Activity
Write out the whole listing exactly; no images belong in it.

Dataset extract
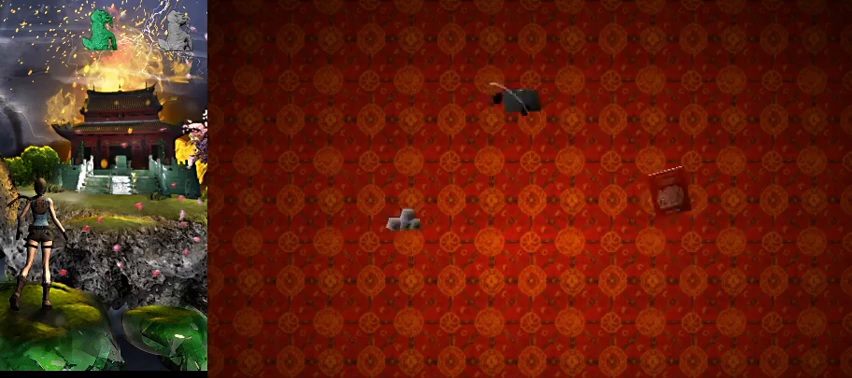
{"keys": [], "events": []}
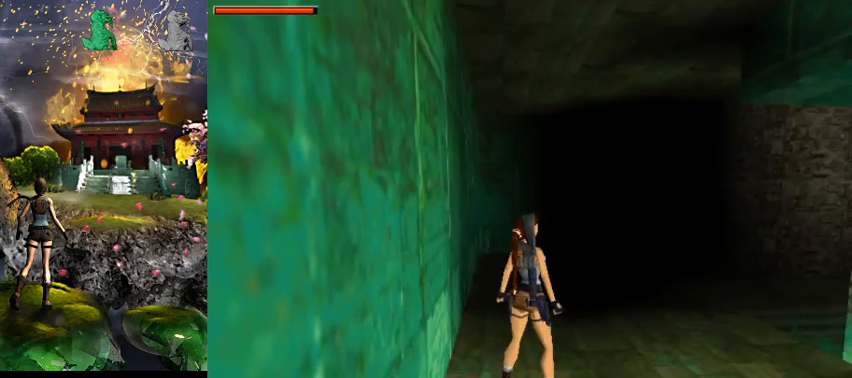
{"keys": [], "events": []}
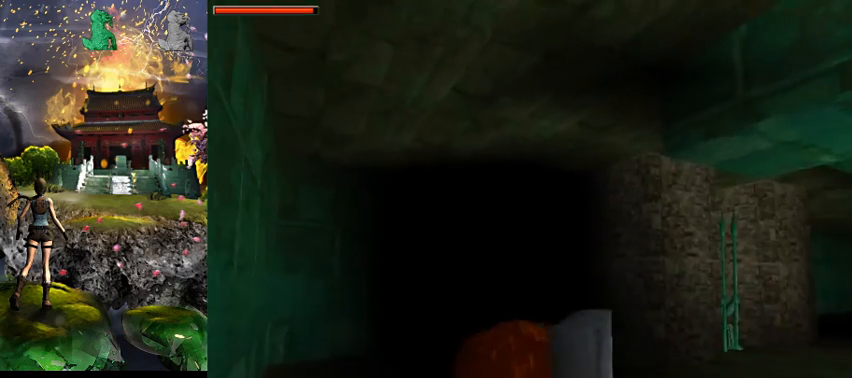
{"keys": ["d", "s"], "events": [[100, "s", "down"], [167, "d", "down"]]}
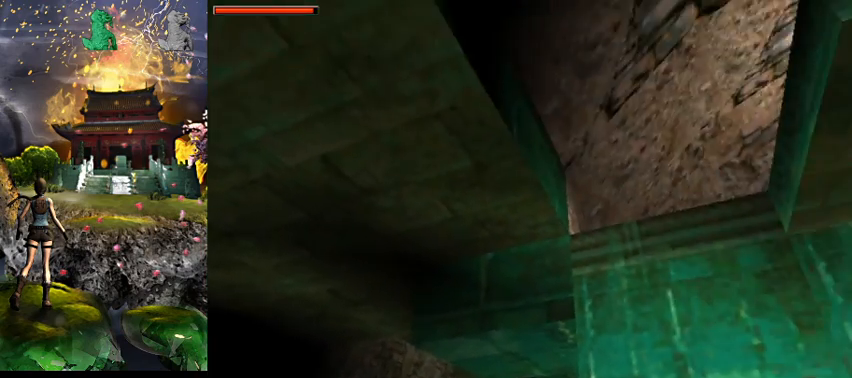
{"keys": [], "events": [[67, "s", "up"], [334, "d", "up"]]}
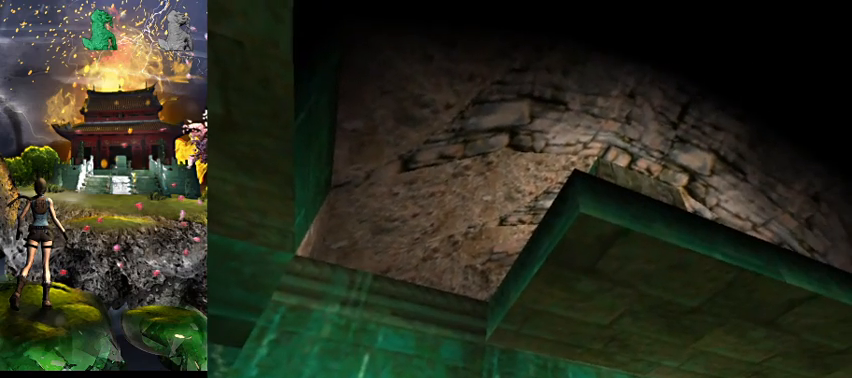
{"keys": [], "events": []}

Exercise response
{"keys": [], "events": []}
{"keys": [], "events": []}
{"keys": ["d", "s"], "events": [[100, "s", "down"], [167, "d", "down"]]}
{"keys": [], "events": [[67, "s", "up"], [334, "d", "up"]]}
{"keys": [], "events": []}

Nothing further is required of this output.